Last night I caught a segment on All Things Considered about what happens when you put Mentos candy into a Diet Coke. (Hint: the results are explosive). Rather than just talking to an expert, the NPR staffers recreated the experiment themselves and explained the science behind it. It was an entertaining and informative story, and they also included a short amateurish video on the website. While the video did illustrate the phenomenon, the science and the excitement were well-conveyed by the radio segment alone.

It got me thinking about how rarely we hear "exciting" science on the radio. Most NPR science stories involve interviewing an expert, with some layman-translation provided by the interviewer. There are the NPR/National Geographic Radio Expedition segments which often feature interviews with scientists in the field and have great background sounds of birds chirping, water rushing, etc.

Unlike public television and cable where there are a number of differerent science shows and approaches to sharing science with the public, public radio seems to have largely limited itself to talking heads (disembodied voices?). Is that because science is fundamentally visual? (But how about the really neat science that goes into understanding microscopic or even subatomic phenomena? Is that because humans are fundamentally visual? (If that's so, why the persistence and popularity of radio at all? Not to mention dense pages of journal article text.) Or is it because we haven't yet figured out good ways to transmit the excitement, and the facts, of scientific discoveries in an oral/aural medium?
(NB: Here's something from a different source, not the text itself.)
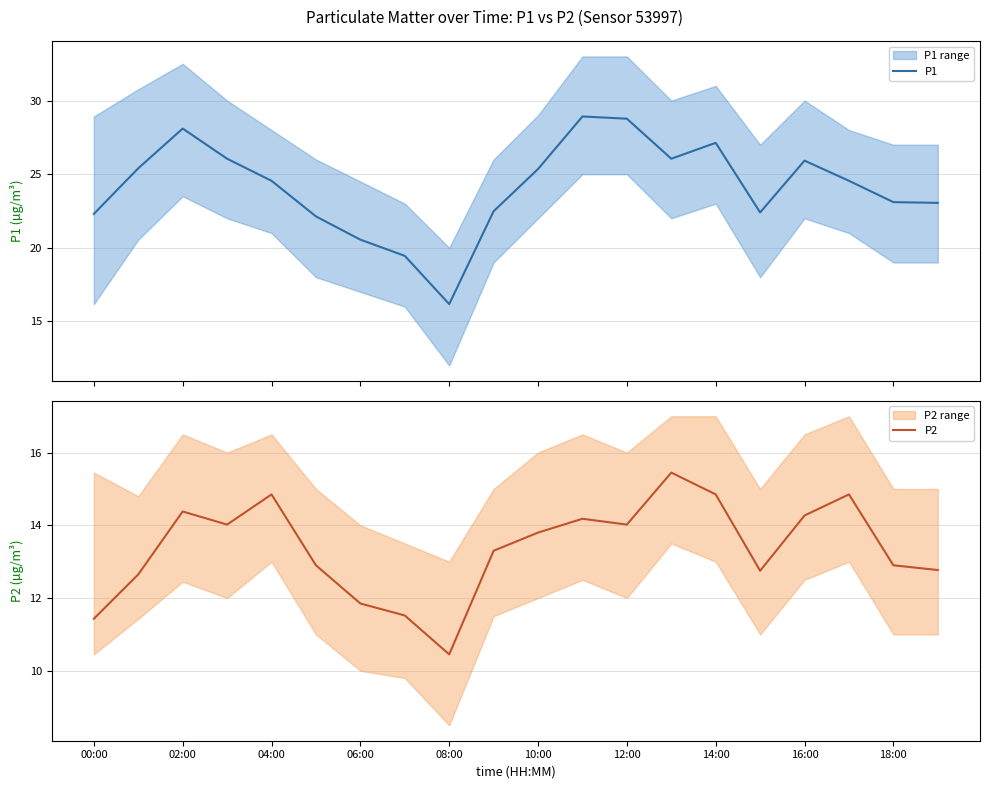

At which label does P2 first exceed 13?

02:00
I would suggest it is the latter. Maybe we need to see more stories produced in the way that the Diet Coke-Mentos story was produced. I'm not suggesting that public radio dumb down its science, but maybe it can be more explosive.

2 comments:

volcano girl said...

Talk of the Nation-Science Friday usually has pretty good science segments. And yes, they do usually have an interview with an expert, but what I like is that the public can call in to ask questions.
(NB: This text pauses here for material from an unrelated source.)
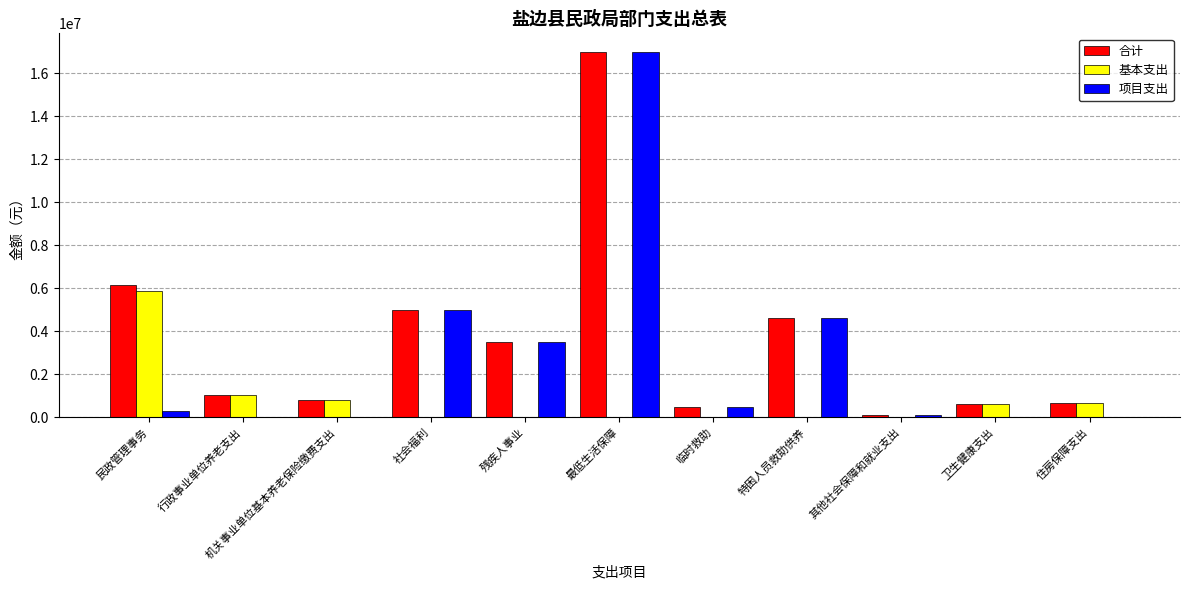

What is the average value of the 基本支出 series?

816312.4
Exciting science comes from the rush of thinking of problem and then solving it. It's interactive. It's fun and challenging. That's why we do it.

The general public misses the inquiry step. I think the best science shows present problems and solve them - The Discovery Channel's Myth Busters or PBS's Rough Science.
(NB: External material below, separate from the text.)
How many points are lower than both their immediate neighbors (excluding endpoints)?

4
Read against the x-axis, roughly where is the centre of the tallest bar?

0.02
Too often the media focusses on controversy in science. That's why the critics of global warming had so much air time. Media tries to be balenced by presenting both sides to a problem. Nevermind that the scientific method has proven one answer to be more true.

PhD Mom said...

Have you tried the Naked Scientist podcast? It is quite good, and they include an experimental segment. Last week they examined the diffraction of light in particulate containing media to explain why the sky is blue. It was really cool.